O livro Cura-te a ti mesmo: enfermidades e cuidados de saúde do clero (Paulus, 2025, 376 p.), de autoria de José Carlos Pereira, constitui um estudo sociológico de grande envergadura sobre a saúde física e mental do clero católico no Brasil e seus desdobramentos institucionais e sociais. O autor possui sólida formação acadêmica interdisciplinar, com pós-doutorado em Antropologia Social, doutorado em Sociologia, mestrado em Ciência da Religião, bacharelado em Teologia e licenciatura plena em Filosofia, o que se reflete diretamente na amplitude teórica e metodológica da obra.
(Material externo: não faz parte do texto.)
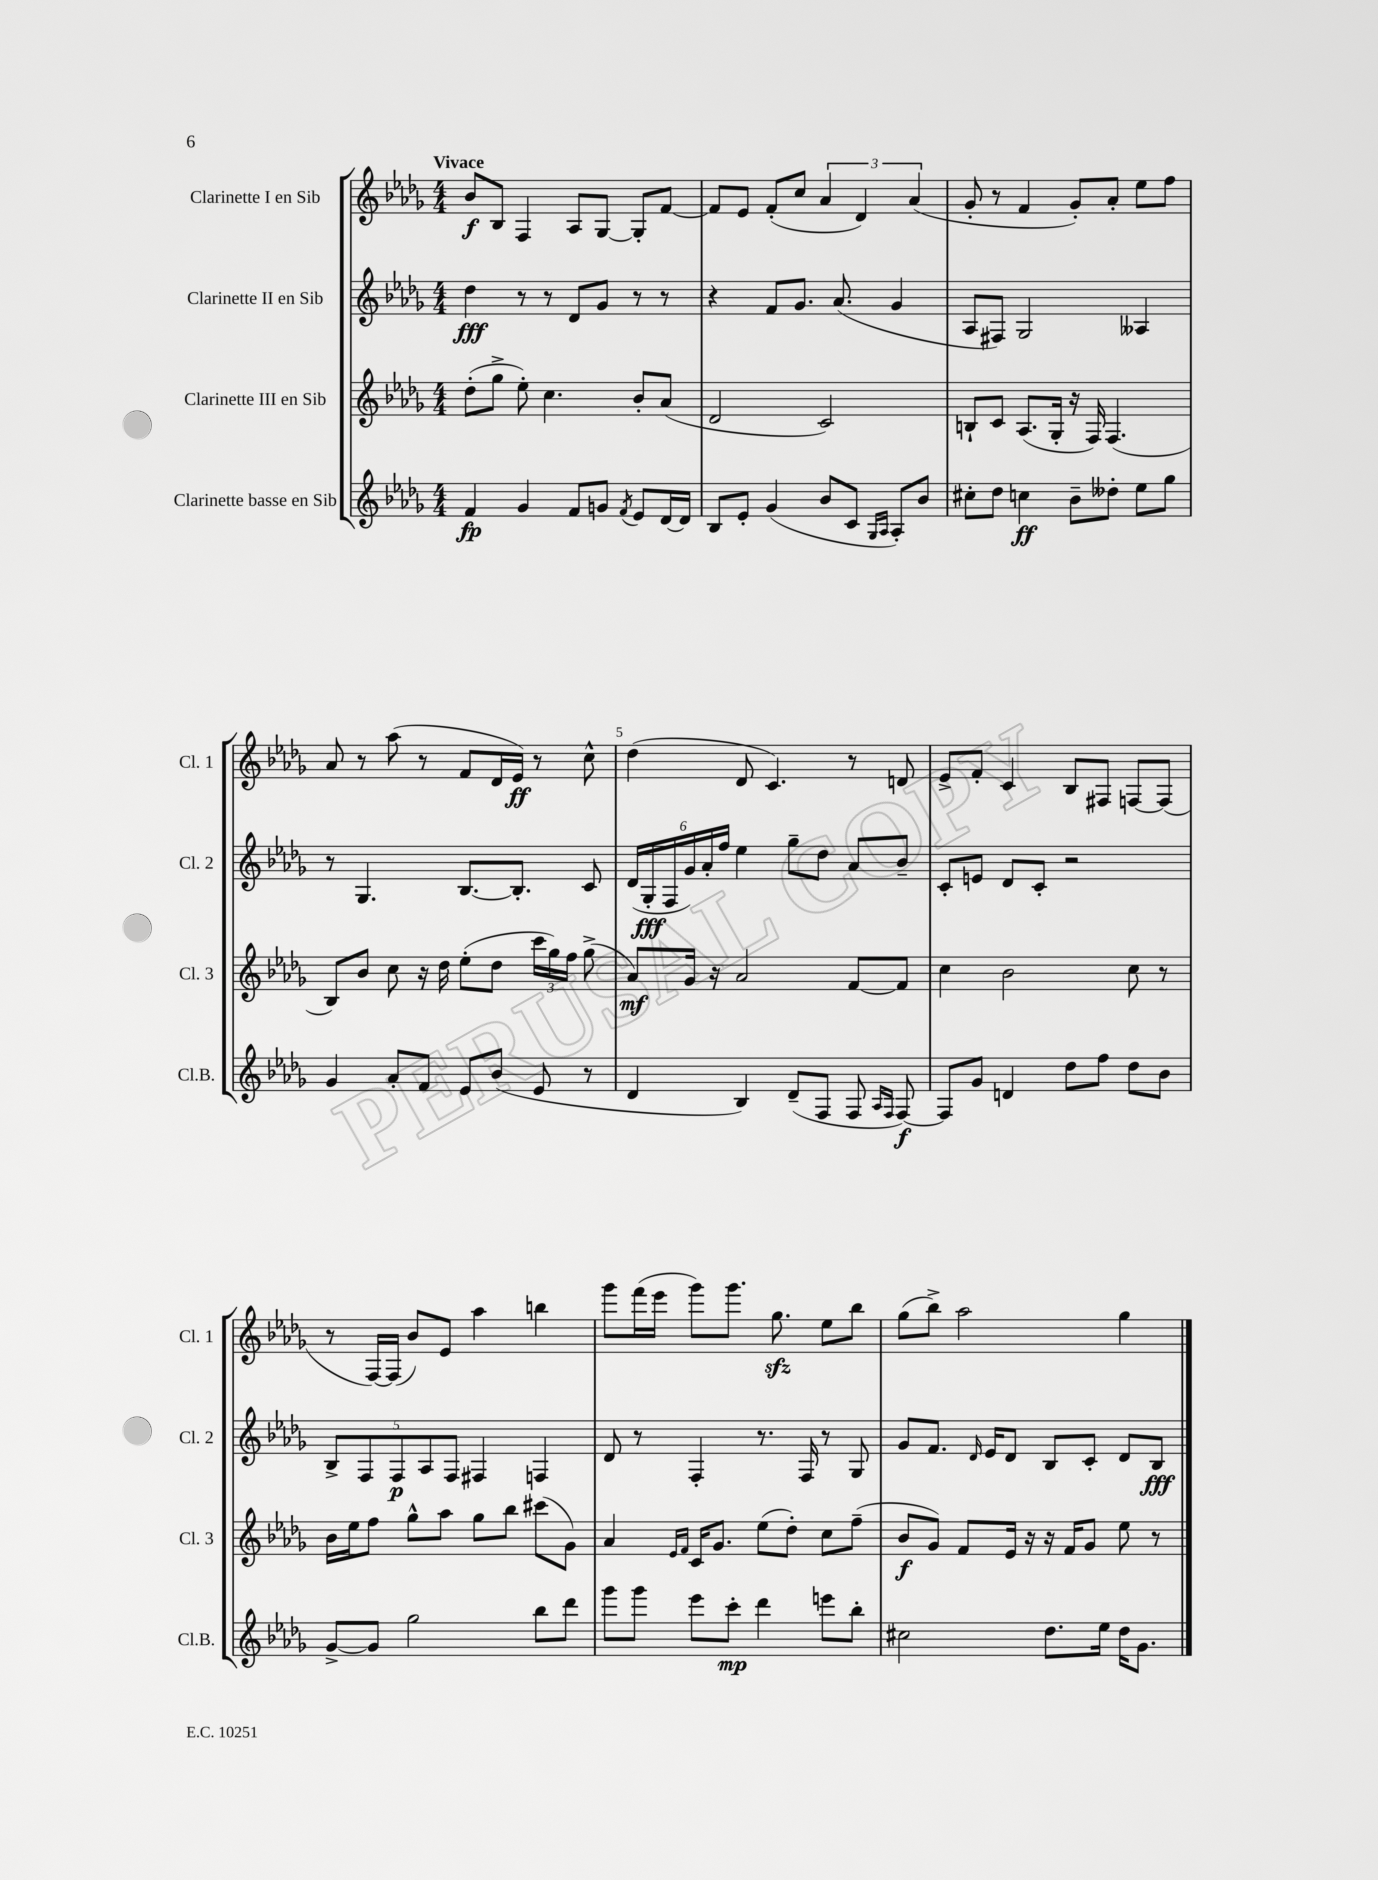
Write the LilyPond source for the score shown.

<<
\new StaffGroup <<
\new Staff = "s0" \with { instrumentName = "Clarinette I en Sib" shortInstrumentName = "Cl. 1" } {
    \clef treble \key des \major \numericTimeSignature \time 4/4 \tempo "Vivace"
    \autoBeamOff bes'8[\f bes8] f4 aes8[ ges8]~ ges8[-. f'8]~ |
    f'8[ ees'8] f'8[-.( c''8] \tuplet 3/2 { aes'4 des'4) aes'4( } |
    ges'8-. r8 f'4 ges'8[-.) aes'8]-. ees''8[ f''8] |
    aes'8 r8 aes''8( r8 f'8[ des'16 ees'16]\ff) r8 c''8-^ |
    des''4( des'8 c'4.) r8 d'8 |
    ees'8[-> f'8]-. c'4 bes8[ fis8] f8[~ f8]( |
    r8 f16[~) f16]( bes'8[) ees'8] aes''4 b''4 |
    ges'''8[ f'''16( ees'''16] ges'''8[) ges'''8.] ges''8.\sfz ees''8[ bes''8] |
    ges''8[( bes''8]->) aes''2 ges''4 \bar "|." |
}
\new Staff = "s1" \with { instrumentName = "Clarinette II en Sib" shortInstrumentName = "Cl. 2" } {
    \clef treble \key des \major \numericTimeSignature \time 4/4
    \autoBeamOff des''4\fff r8 r8 des'8[ ges'8] r8 r8 |
    r4 f'8[ ges'8.] aes'8.( ges'4 |
    aes8[ fis8]) ges2 aeses4 |
    r8 ges4. bes8.[~ bes8.]-. c'8 |
    \tuplet 6/4 { des'16[( ges16-.\fff f16 ges'16) aes'16-. f''16] } ees''4 ges''8[-- des''8] aes'8[ bes'8]-- |
    c'8[-. e'8] des'8[ c'8]-. r2 |
    \tuplet 5/4 { bes8[-> f8 f8\p aes8 f8] } fis4 f4 |
    des'8 r8 f4-. r8. f16 r8 ges8 |
    ges'8[ f'8.] \grace { des'16 } ees'16[ des'8] bes8[ c'8]-. des'8[ bes8]\fff \bar "|." |
}
\new Staff = "s2" \with { instrumentName = "Clarinette III en Sib" shortInstrumentName = "Cl. 3" } {
    \clef treble \key des \major \numericTimeSignature \time 4/4
    \autoBeamOff des''8[-.( ges''8]-> ees''8-.) c''4. bes'8[-. aes'8]( |
    des'2 c'2) |
    b8[-! c'8] aes8.[( ges16]-. r16 f16) f4.( |
    bes8[) bes'8] c''8 r16 des''16 ees''8[-.( des''8] \tuplet 3/2 { c'''16[ ges''16) f''16] } ges''8->( |
    aes'8[\mf) ges'16] r16 aes'2 f'8[~ f'8] |
    c''4 bes'2 c''8 r8 |
    bes'16[ ees''16 f''8] ges''8[-^ aes''8] ges''8[ bes''8] cis'''8[( ges'8]) |
    aes'4 \grace { ees'16[ f'16] } c'16[ ges'8.] ees''8[( des''8]-.) c''8[ f''8]--( |
    bes'8[\f ges'8]) f'8[ ees'16] r16 r16 f'16[ ges'8] ees''8 r8 \bar "|." |
}
\new Staff = "s3" \with { instrumentName = "Clarinette basse en Sib" shortInstrumentName = "Cl.B." } {
    \clef treble \key des \major \numericTimeSignature \time 4/4
    \autoBeamOff f'4\fp ges'4 f'8[ g'8] \acciaccatura { f'8 } ees'8[ des'16~ des'16] |
    bes8[ ees'8]-. ges'4( bes'8[ c'8] \grace { ges16[ aes16] } aes8[-.) bes'8] |
    cis''8[-. des''8] c''4\ff bes'8[-- deses''8]-. ees''8[ ges''8] |
    ges'4 aes'8[-. f'8] ees'8[ bes'8]( ees'8 r8 |
    des'4 bes4) des'8[--( f8] f8 \grace { aes16[ f16] } f8~\f) |
    f8[ ges'8] d'4 des''8[ f''8] des''8[ bes'8] |
    ges'8[~-> ges'8] ges''2 bes''8[ des'''8] |
    ges'''8[ ges'''8] ees'''8[ c'''8]-.\mp des'''4 e'''8[ bes''8]-. |
    cis''2 des''8.[ ees''16] des''16[ ges'8.] \bar "|." |
}
>>
>>
\layout { \context { \Score \override BarNumber.break-visibility = ##(#f #t #t) barNumberVisibility = #(every-nth-bar-number-visible 5) } }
O trabalho tem como objetivo identificar, classificar e analisar as condições de saúde do padre brasileiro, compreendendo-as não apenas como uma questão interna à Igreja Católica, mas como um fenômeno social mais amplo, que reverbera na sociedade brasileira, ainda majoritariamente identificada como católica (64,6%, segundo o IBGE, 2010). A partir de um questionário aplicado on-line a cerca de dois mil padres e de mais de cem entrevistas presenciais realizadas com membros do clero secular e regular, o autor constrói um amplo retrato empírico, raramente alcançado em pesquisas sobre essa categoria social.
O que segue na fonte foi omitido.